====== TEXTE DU DOCUMENT

Les os sont composés d’eau, d’un tissu vivant à base de carbone (principalement constitué de protéine de collagène) et d’une partie minérale. La crémation brûle l’eau et le tissu vivant, mais il reste la partie minérale. Il s’agit d’un type de molécule de phosphate de calcium appelé hydroxyapatite. Aucun carbone dans celle-ci, mis à part le carbonate de calcium qu’on retrouve souvent dans l’hydroxyapatite. Vous avez peut-être entendu l’allégation selon laquelle les producteurs de diamants commémoratifs savent qu’il ne reste pas de carbone après la crémation et l’ont révélé dans leur brevet. Mais ce que dit cet infâme brevet, c’est que « la crémation classique élimine la majeure partie du carbone natif ». Pas tout : en effet, il reste du carbonate de calcium, qui est une source de carbone.

============

ÉNONCÉ 1:
Relevez chaque ligne des enregistrements contenant la chaîne « each ».
Le texte et les enregistrements n'ont aucun rapport entre eux.

====== EXTRAIT DES DONNÉES

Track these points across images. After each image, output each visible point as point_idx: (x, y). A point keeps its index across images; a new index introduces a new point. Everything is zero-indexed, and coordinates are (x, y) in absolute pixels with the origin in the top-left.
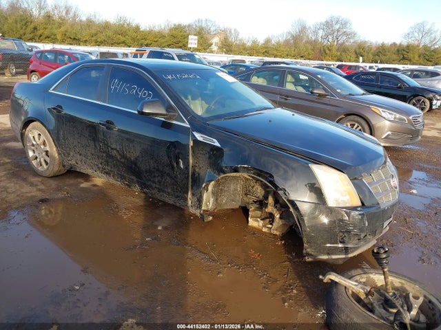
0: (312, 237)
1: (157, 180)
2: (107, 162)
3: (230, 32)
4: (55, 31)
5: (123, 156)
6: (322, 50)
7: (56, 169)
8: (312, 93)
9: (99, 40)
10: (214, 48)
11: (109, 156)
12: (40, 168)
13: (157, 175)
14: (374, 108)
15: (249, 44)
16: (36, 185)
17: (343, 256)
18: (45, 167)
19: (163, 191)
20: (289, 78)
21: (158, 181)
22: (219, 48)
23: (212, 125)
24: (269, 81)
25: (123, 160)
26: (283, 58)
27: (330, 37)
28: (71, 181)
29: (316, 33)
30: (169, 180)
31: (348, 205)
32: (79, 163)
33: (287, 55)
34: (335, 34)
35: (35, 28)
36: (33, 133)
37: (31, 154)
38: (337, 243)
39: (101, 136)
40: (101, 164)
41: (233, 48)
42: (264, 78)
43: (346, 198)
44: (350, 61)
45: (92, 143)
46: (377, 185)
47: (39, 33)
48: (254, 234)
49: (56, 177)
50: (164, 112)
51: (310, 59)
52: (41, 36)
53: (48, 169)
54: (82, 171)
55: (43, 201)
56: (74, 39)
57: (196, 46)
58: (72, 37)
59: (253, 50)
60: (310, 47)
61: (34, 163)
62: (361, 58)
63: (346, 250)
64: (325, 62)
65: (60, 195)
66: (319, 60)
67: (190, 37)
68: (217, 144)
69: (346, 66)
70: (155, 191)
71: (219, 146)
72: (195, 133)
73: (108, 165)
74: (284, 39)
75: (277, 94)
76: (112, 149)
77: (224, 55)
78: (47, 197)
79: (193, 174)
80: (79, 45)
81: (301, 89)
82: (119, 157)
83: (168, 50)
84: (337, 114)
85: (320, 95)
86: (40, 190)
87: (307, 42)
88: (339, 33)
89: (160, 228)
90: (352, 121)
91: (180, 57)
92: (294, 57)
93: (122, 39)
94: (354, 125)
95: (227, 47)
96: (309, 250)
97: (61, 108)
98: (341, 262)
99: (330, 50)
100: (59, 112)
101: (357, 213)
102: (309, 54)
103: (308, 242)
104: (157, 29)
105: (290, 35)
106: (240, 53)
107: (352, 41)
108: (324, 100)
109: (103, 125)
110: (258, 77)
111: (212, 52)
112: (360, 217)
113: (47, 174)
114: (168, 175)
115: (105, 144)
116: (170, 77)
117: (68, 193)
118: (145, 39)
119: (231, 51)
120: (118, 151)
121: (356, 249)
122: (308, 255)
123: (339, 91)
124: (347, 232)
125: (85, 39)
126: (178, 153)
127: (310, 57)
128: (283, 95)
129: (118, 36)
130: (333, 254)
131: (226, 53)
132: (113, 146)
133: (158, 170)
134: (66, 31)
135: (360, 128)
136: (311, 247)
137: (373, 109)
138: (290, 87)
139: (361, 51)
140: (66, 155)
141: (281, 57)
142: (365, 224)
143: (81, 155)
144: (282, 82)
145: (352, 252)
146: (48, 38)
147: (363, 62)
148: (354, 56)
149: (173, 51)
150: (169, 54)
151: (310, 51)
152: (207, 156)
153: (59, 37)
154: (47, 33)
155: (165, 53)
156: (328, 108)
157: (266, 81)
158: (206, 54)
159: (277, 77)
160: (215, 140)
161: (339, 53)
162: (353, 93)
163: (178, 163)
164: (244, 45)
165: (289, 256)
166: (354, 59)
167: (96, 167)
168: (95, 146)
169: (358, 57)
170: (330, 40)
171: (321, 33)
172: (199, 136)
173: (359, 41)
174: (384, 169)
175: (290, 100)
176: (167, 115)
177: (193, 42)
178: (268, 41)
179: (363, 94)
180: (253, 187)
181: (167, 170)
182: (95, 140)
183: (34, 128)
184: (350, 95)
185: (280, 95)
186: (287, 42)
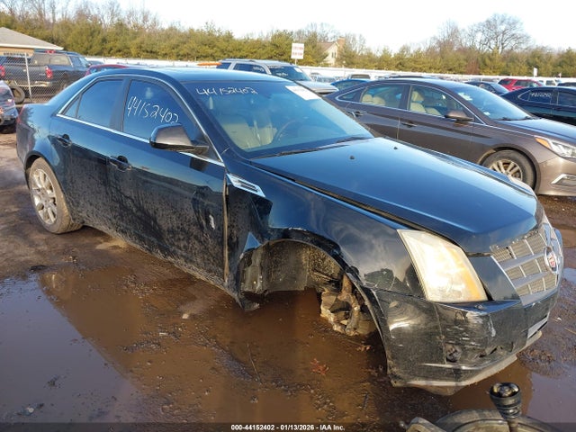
0: (399, 349)
1: (182, 245)
2: (121, 215)
3: (354, 39)
4: (129, 43)
5: (140, 209)
6: (480, 59)
7: (66, 223)
8: (446, 117)
9: (181, 53)
10: (330, 59)
11: (124, 208)
12: (47, 222)
13: (182, 237)
14: (540, 139)
15: (379, 55)
16: (37, 245)
17: (452, 384)
18: (53, 219)
19: (191, 261)
20: (416, 96)
21: (185, 246)
22: (337, 60)
23: (256, 164)
24: (389, 101)
25: (139, 214)
26: (425, 71)
27: (493, 42)
28: (85, 240)
29: (472, 36)
30: (197, 245)
31: (462, 299)
32: (91, 216)
33: (430, 68)
34: (500, 37)
35: (104, 40)
36: (37, 173)
37: (37, 201)
38: (442, 362)
39: (112, 179)
40: (115, 218)
41: (355, 60)
42: (382, 97)
43: (461, 287)
44: (519, 74)
45: (103, 188)
46: (519, 265)
47: (108, 46)
48: (326, 331)
49: (67, 233)
50: (189, 144)
51: (461, 73)
52: (111, 49)
53: (55, 222)
54: (95, 227)
55: (36, 269)
56: (151, 52)
57: (301, 57)
58: (149, 50)
59: (382, 63)
60: (462, 57)
61: (41, 213)
62: (535, 70)
63: (457, 374)
64: (483, 77)
65: (63, 260)
66: (475, 73)
67: (294, 45)
68: (261, 193)
69: (512, 80)
70: (181, 261)
71: (264, 196)
72: (230, 176)
73: (123, 221)
74: (428, 46)
75: (397, 119)
76: (126, 197)
77: (343, 68)
78: (45, 264)
79: (230, 238)
80: (157, 58)
81: (434, 113)
82: (134, 209)
83: (258, 62)
84: (483, 148)
85: (459, 120)
86: (39, 252)
87: (459, 50)
88: (506, 37)
89: (185, 316)
90: (504, 157)
91: (274, 71)
92: (437, 69)
93: (210, 51)
94: (509, 164)
95: (347, 58)
96: (395, 370)
97: (68, 138)
98: (450, 393)
99: (491, 60)
100: (66, 144)
101: (475, 314)
102: (460, 66)
103: (393, 358)
104: (256, 37)
105: (436, 41)
106: (365, 66)
107: (524, 46)
108: (464, 128)
109: (114, 162)
110: (373, 96)
111: (326, 65)
112: (481, 321)
113: (56, 229)
114: (196, 237)
115: (118, 191)
116: (207, 92)
117: (74, 258)
118: (240, 50)
119: (353, 63)
120: (133, 201)
121: (473, 373)
122: (395, 377)
123: (487, 114)
124: (457, 344)
125: (163, 52)
126: (208, 205)
127: (462, 70)
128: (406, 120)
129: (204, 48)
130: (435, 379)
131: (346, 66)
132: (128, 194)
133: (183, 230)
134: (142, 43)
135: (518, 168)
136: (398, 365)
137: (538, 140)
138: (416, 108)
139: (536, 60)
140: (76, 204)
141: (421, 70)
142: (490, 333)
143: (91, 204)
144: (405, 102)
145: (468, 378)
146: (120, 51)
147: (539, 75)
148: (525, 68)
149: (265, 63)
150: (260, 67)
151: (462, 62)
152: (248, 211)
153: (133, 51)
154: (119, 45)
155: (256, 66)
156: (470, 139)
157: (383, 101)
158: (320, 67)
159: (399, 96)
160: (257, 187)
161: (504, 64)
162: (509, 117)
163: (208, 221)
164: (370, 55)
165: (373, 372)
166: (526, 70)
167: (109, 223)
168: (107, 193)
169: (532, 69)
170: (493, 46)
171: (479, 37)
172: (235, 181)
173: (535, 47)
174: (533, 239)
175: (417, 128)
176: (192, 148)
177: (297, 51)
178: (405, 49)
179: (527, 118)
180: (323, 259)
181: (194, 230)
182: (106, 183)
183: (39, 166)
184: (505, 119)
185: (401, 120)
186: (431, 51)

============

ÉNONCÉ 2:
Rédigez la suite du texte sur le carbone restant dans les os après la crémation, en reprenant après sa dernière phrase.

RÉPONSE 1:
Track these points across images. After each image, output each visible point as point_idx: (x, y). A point keeps its index across images; a new index introduces a new point. Everything is zero-indexed, and coordinates are (x, y) in absolute pixels with the origin in the top-left.

RÉPONSE 2:
Si vous ne faites pas confiance aux fabricants de diamants, qui affirment tous qu’environ de 0,5 % à 4 % des cendres de crémation sont composées de carbone, peut-être ferez-vous confiance aux scientifiques. En 2010, des scientifiques belges ont publié un article montrant qu’ils pouvaient dater au carbone des ossements incinérés. La datation au carbone signifie qu’il y a présence de carbone. Leur dispositif expérimental incinérait les os à 800 °C, ce qui est comparable aux fours crématoires modernes. En effet, la datation au carbone des ossements incinérés est possible depuis 2001. En 2016, six laboratoires proposant ce service ont reçu des échantillons d’os qui avaient été incinérés à des températures supérieures à 600 °C. Ils ont pu non seulement détecter le carbone dans ces échantillons, mais aussi distinguer les différents isotopes du carbone afin de dater les restes sans variations majeures entre les laboratoires.

C’est donc indéniable : le carbone peut survivre à la crémation. La vraie question est de savoir s’il en reste suffisamment pour faire pousser un diamant entier.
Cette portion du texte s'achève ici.